The Fixed Stars by Molly Wizenberg
Show-off Bias alert: I am lucky enough to know Molly in real life!4
Molly Wizenberg, a writer and restaurant co-owner, was a married mother of one when she was surprised to find herself attracted to a woman while serving on jury duty in her mid 30s. The growing understanding that she wasn’t as straight as she’d assumed herself to be catapulted her into unexpected and uncharted territory. Confused, overwhelmed and apprehensive at this life overhaul, Molly followed her curiosity through intellectual, emotional and physical avenues as she questioned her self, her sexuality, her assumed role and the structure of her family. She takes the reader along her meandering and messy ups and downs during a time of incredible upheaval as she learns what she wants to claim and name for herself.
This book departs from Molly’s earlier writings as it steps away from a food centric lens and the story is explored in short vignettes which makes it compulsively readable. Her voice is raw and direct as she searches; searches herself, her memories, the world and words, curious and hopeful for understanding, clarity, permission and definition. Her specificity makes a scene come alive and I sometimes felt almost guilty, as if I were a voyeur leering greedily into a friend’s life. As someone who grew up being taught a dangerously dogmatic view of queerness, Molly’s inclusions of the roadmap of words and ideas that populated her growing understanding of herself, her family and her new community was immensely interesting and helpful.

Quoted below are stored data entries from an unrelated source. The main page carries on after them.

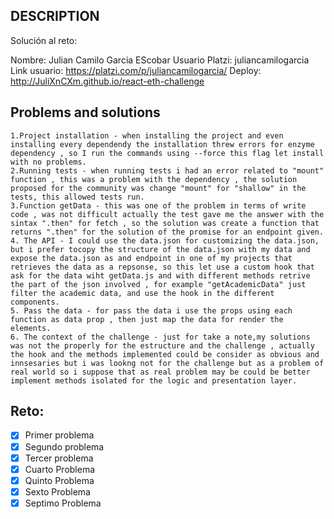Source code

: ## DESCRIPTION

Solución al reto:

Nombre: Julian Camilo Garcia EScobar
Usuario Platzi: juliancamilogarcia
Link usuario: https://platzi.com/p/juliancamilogarcia/
Deploy: http://JuliXnCXm.github.io/react-eth-challenge

## Problems and solutions
    1.Project installation - when installing the project and even installing every dependendy the installation threw errors for enzyme dependency , so I run the commands using --force this flag let install with no problems.
    2.Running tests - when running tests i had an error related to "mount" function , this was a problem with the dependency , the solution proposed for the community was change "mount" for "shallow" in the tests, this allowed tests run.
    3.Function getData - this was one of the problem in terms of write code , was not difficult actually the test gave me the answer with the sintax ".then" for fetch , so the solution was create a function that returns ".then" for the solution of the promise for an endpoint given.
    4. The API - I could use the data.json for customizing the data.json, but i prefer tocopy the structure of the data.json with my data and expose the data.json as and endpoint in one of my projects that retrieves the data as a repsonse, so this let use a custom hook that ask for the data wiht getData.js and with different methods retrive the part of the json involved , for example "getAcademicData" just filter the academic data, and use the hook in the different components.
    5. Pass the data - for pass the data i use the props using each function as data prop , then just map the data for render the elements.
    6. The context of the challenge - just for take a note,my solutions was not the properly for the estructure and the challenge , actually the hook and the methods implemented could be consider as obvious and innsesaries but i was lookng not for the challenge but as a problem of real world so i suppose that as real problem may be could be better implement methods isolated for the logic and presentation layer.

## Reto:

- [x] Primer problema
- [x] Segundo problema
- [x] Tercer problema
- [x] Cuarto Problema
- [x] Quinto Problema
- [x] Sexto Problema
- [x] Septimo Problema
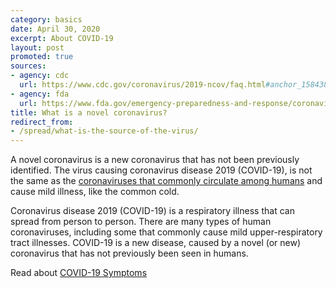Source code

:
 ```yaml
---
category: basics
date: April 30, 2020
excerpt: About COVID-19
layout: post
promoted: true
sources:
- agency: cdc
  url: https://www.cdc.gov/coronavirus/2019-ncov/faq.html#anchor_1584386215012
- agency: fda
  url: https://www.fda.gov/emergency-preparedness-and-response/coronavirus-disease-2019-covid-19/coronavirus-disease-2019-covid-19-frequently-asked-questions
title: What is a novel coronavirus?
redirect_from: 
- /spread/what-is-the-source-of-the-virus/
---
```


A novel coronavirus is a new coronavirus that has not been previously identified. The virus causing coronavirus disease 2019 (COVID-19), is not the same as the [coronaviruses that commonly circulate among humans](https://www.cdc.gov/coronavirus/types.html) and cause mild illness, like the common cold.

Coronavirus disease 2019 (COVID-19) is a respiratory illness that can spread from person to person. There are many types of human coronaviruses, including some that commonly cause mild upper-respiratory tract illnesses. COVID-19 is a new disease, caused by a novel (or new) coronavirus that has not previously been seen in humans. 

Read about [COVID-19 Symptoms](https://www.cdc.gov/coronavirus/2019-ncov/symptoms-testing/symptoms.html)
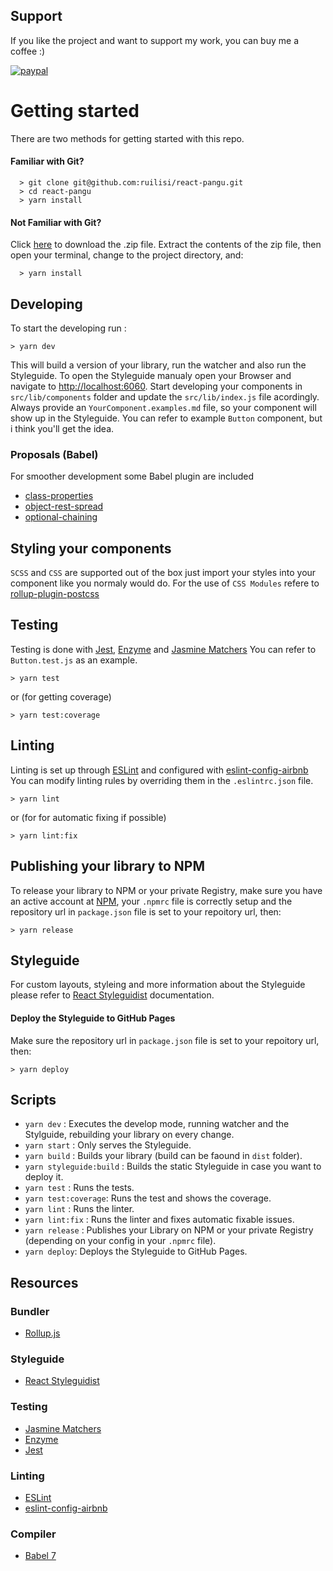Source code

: ## Support
If you like the project and want to support my work, you can buy me a coffee :)

[![paypal](https://img.shields.io/badge/donate-paypal-blue.svg)](https://paypal.me/kaihotz)

# Getting started

There are two methods for getting started with this repo.

#### Familiar with Git?

```
  > git clone git@github.com:ruilisi/react-pangu.git
  > cd react-pangu
  > yarn install
```

#### Not Familiar with Git?
Click [here](https://github.com/ruilisi/react-pangu/archive/master.zip) to download the .zip file.  Extract the contents of the zip file, then open your terminal, change to the project directory, and:

```
  > yarn install
```


## Developing

To start the developing run :

```
> yarn dev
```

This will build a version of your library, run the watcher and also run the Styleguide.
To open the Styleguide manualy open your Browser and navigate to [http://localhost:6060](http://localhost:6060).
Start developing your components in `src/lib/components` folder and update the `src/lib/index.js` file acordingly.
Always provide an `YourComponent.examples.md` file, so your component will show up in the Styleguide.
You can refer to example `Button` component, but i think you'll get the idea.

### Proposals (Babel)
For smoother development some Babel plugin are included
- [class-properties](https://github.com/babel/babel/tree/master/packages/babel-plugin-proposal-class-properties)
- [object-rest-spread](https://github.com/babel/babel/tree/master/packages/babel-plugin-proposal-object-rest-spread)
- [optional-chaining](https://github.com/babel/babel/tree/master/packages/babel-plugin-proposal-optional-chaining)

## Styling your components

`SCSS` and `CSS` are supported out of the box just import your styles into your component like you normaly would do.
For the use of  `CSS Modules` refere to [rollup-plugin-postcss](https://github.com/egoist/rollup-plugin-postcss)

## Testing

Testing is done with [Jest](https://facebook.github.io/jest/), [Enzyme](http://airbnb.io/enzyme/) and [Jasmine Matchers](https://github.com/JamieMason/Jasmine-Matchers)
You can refer to `Button.test.js` as an example.
```
> yarn test
```
or (for getting coverage)
```
> yarn test:coverage
```


## Linting

Linting is set up through [ESLint](https://eslint.org/) and configured with  [eslint-config-airbnb](https://www.npmjs.com/package/eslint-config-airbnb)
You can modify linting rules by overriding them in the `.eslintrc.json` file.

```
> yarn lint
```
or (for for automatic fixing if possible)
```
> yarn lint:fix
```

## Publishing your library to NPM

To release your library to NPM or your private Registry, make sure you have an active account at [NPM](https://www.npmjs.com/), your `.npmrc` file is correctly setup and the repository url in `package.json` file is set to your repoitory url, then:

```
> yarn release
```

## Styleguide

For custom layouts, styleing and more information about the Styleguide please refer to [React Styleguidist](https://react-styleguidist.js.org/) documentation.

#### Deploy the Styleguide to GitHub Pages
Make sure the repository url in `package.json` file is set to your repoitory url, then:

```
> yarn deploy
```

## Scripts

- `yarn dev` : Executes the develop mode, running watcher and the Stylguide, rebuilding your library on every change.
- `yarn start` : Only serves the Styleguide.
- `yarn build` : Builds your library  (build can be faound in `dist` folder).
- `yarn styleguide:build` : Builds the static Styleguide in case you want to deploy it.
- `yarn test` : Runs the tests.
- `yarn test:coverage`: Runs the test and shows the coverage.
- `yarn lint` : Runs the linter.
- `yarn lint:fix` : Runs the linter and fixes automatic fixable issues.
- `yarn release` : Publishes your Library on NPM or your private Registry (depending on your config in your `.npmrc` file).
- `yarn deploy`: Deploys the Styleguide to GitHub Pages.


## Resources

### Bundler
- [Rollup.js](https://rollupjs.org/guide/en)

### Styleguide
- [React Styleguidist](https://react-styleguidist.js.org/)

### Testing
- [Jasmine Matchers](https://github.com/JamieMason/Jasmine-Matchers)
- [Enzyme](http://airbnb.io/enzyme/)
- [Jest](https://facebook.github.io/jest/)

### Linting
- [ESLint](https://eslint.org/)
- [eslint-config-airbnb](https://www.npmjs.com/package/eslint-config-airbnb)

### Compiler
- [Babel 7](https://babeljs.io/)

Extra Credit #1: Molly used to write the James Beard award winning food blog Orangette and now writes a superb Substack called I’ve Got a Feeling that brings canny, bright and lovingly specific attention to the everyday.
Extra Credit #2: Molly is the co-host of the previously mentioned podcast I produce, Spilled Milk, where she tolerates her co-host Matthew, goes too deep into corporate history and sometimes laughs till she cries. We have fun. You should listen.
In the fiction of the self, the self is both author and character: We are constantly writing the novel of ourselves, inventing more and more of it on demand, in response to what the world asks of us. In this way, parts of us that are not exactly known or defined at one time become better defined as we go on creating; we can't undo anything, but we can clarify and interpret. …
I'd wanted so much to have a story that behaved, but instead I have a self.
Have you read any of these? Do you have any other family centric memoirs to share?
previous installment = memoirs: body and mind
see all my thoughts on covers
in fact i just saw her yesterday. we played balderdash. this sounds made up but i assure you it is not.
I've been meaning to go back and comment on this, because when this newsletter showed up in my inbox I literally said, "YES THIS IS MY JAM." I have read two of these three (haven't read Priestdaddy) and they were both so good. Hard to choose which to recommend among the many family memoirs I've read in recent years. Nicole Chung's two books, for sure. While it's even more a family history than a memoir, I really liked Mott Street by Ava Chin. I enjoy memoirs in which the authors are researching and making discoveries about their family, like Inheritance by Dani Shapiro. I just started reading Group Living and Other Recipes, a memoir by Lola Milholland.
Priestdaddy finally got added to our digital library catalog! I’ve been wanting to read it since your last post that included it, so I’m glad you mentioned it again.